EHDN Newsletter: A special pandemic issue

The European Huntington’s Disease Network (EHDN) Newsletter appears three times a year. This year’s second edition is dedicated to the impact of Covid-19: the problems it has created but also the adaptability and the positive trends.

In the newsletter, you can learn more about telemedicine. Here, Alzbeta Mühlbäck, our own doctor, states:

– Though we would have preferred never to have known Covid-19, it has provided us with a golden opportunity to develop high-quality telemedicine for the future and to establish the infrastructure that will improve care in under- served regions of Europe.

Different perspectives

Moreover, the issue provides different perspectives on the pandemic’s impact: one from a family’s view and one from a doctor’s view.

Cristina Ferreira has a mother in the late stage of the disease progression:

Cristina together with her mother. Photo: Private

– My first concern, at the beginning of the crisis, was to isolate her as quickly and effectively as possible. Next I had to obtain her medication and other items necessary to ensure her comfort for the coming months.

However, she thinks telemedicine holds huge promise for patients like her mother:

– Because it removes the need for physical displacement and can actually make consultations more efficient.

Today, going to the hospital in Lisbon is complicated and expensive:

– Taking my mother to the hospital involves complicated logistics, high cost – around 100 euros a trip – and is physically tiring for her.

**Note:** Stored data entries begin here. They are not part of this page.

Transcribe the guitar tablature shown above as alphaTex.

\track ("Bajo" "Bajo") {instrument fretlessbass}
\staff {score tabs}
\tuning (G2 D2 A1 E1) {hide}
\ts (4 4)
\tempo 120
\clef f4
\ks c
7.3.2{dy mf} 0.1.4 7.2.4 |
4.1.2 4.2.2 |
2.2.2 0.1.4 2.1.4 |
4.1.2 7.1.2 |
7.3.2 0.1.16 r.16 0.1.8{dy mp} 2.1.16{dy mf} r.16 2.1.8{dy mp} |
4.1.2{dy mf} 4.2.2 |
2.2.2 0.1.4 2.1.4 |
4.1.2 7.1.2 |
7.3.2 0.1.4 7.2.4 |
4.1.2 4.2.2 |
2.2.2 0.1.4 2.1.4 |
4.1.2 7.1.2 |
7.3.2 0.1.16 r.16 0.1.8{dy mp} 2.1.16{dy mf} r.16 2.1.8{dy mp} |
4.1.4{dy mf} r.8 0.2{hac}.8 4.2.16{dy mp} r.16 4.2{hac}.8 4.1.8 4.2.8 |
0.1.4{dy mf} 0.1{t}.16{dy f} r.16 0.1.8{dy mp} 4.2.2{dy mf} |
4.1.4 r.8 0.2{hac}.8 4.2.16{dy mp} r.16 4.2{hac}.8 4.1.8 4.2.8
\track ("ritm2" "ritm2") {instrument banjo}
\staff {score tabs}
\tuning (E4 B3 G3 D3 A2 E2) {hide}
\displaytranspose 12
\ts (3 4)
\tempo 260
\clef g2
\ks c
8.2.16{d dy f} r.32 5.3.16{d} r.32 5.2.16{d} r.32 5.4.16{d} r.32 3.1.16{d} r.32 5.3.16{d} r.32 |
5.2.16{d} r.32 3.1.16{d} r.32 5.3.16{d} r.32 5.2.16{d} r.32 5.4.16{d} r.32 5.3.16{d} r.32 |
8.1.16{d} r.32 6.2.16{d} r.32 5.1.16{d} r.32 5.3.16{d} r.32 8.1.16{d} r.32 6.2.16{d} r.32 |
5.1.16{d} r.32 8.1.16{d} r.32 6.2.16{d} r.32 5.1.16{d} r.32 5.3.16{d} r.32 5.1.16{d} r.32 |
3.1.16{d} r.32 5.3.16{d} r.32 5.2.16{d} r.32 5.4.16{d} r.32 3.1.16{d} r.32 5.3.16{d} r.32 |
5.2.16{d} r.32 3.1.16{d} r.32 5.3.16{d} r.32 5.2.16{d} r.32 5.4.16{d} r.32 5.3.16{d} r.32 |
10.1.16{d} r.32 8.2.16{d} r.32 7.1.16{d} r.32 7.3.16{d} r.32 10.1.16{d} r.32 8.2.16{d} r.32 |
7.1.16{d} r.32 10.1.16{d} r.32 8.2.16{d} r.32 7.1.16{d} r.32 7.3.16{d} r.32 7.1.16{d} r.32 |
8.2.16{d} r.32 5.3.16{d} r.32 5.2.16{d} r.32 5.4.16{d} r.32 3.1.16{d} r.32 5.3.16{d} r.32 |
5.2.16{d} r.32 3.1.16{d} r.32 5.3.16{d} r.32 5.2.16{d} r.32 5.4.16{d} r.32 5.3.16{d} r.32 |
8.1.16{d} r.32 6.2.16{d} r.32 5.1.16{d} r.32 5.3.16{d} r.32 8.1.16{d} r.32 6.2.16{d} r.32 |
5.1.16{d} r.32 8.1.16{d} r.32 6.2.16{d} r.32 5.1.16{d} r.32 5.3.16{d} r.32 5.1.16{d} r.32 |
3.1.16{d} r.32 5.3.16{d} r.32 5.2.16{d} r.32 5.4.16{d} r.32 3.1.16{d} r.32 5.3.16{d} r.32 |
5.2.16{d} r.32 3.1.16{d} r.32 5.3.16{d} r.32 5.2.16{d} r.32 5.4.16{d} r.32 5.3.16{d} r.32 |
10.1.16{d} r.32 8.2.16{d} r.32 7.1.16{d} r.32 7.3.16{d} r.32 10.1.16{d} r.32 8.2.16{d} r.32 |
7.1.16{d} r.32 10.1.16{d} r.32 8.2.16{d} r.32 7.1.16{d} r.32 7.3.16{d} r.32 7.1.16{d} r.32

Hugh Rickards at the National Centre for Mental Health in UK says their clinical team has developed a more proactive approach:

– We’ve done this in order to keep as many of them [Huntington’s disease patients] as possible out of hospital, and this has meant organising video or phone consultations with the families, with the help of our local specialist Huntington’s advisor.

Research & Trials

Clinical trials have been significantly affected by the Covid-19 pandemic. Research labs had to close partially or completely during lockdown. However, many Huntington’s disease studies have continued to make progress during Covid-19:

– The Roche studies of tominersen (previously known as RG6042) continue, with recruitment into the Generation HD1 trial recently completed. WAVE Life Sciences’ PRECISION HD1 and HD2 studies, and associated open-label extension studies, continue. The University of Düsseldorf’s HD-DBS trial has temporarily paused recruitment for safety reasons, during the pandemic, but continues to support sites to maintain safety follow-up assessments of recruited participants. Triplet Therapeutics’ SHIELD HD natural history study has started recruiting at a small number of sites, with the first participant screened in May. Additional sites will be added as local conditions and guidance allow, says Jenny Townhill and Tim McLean.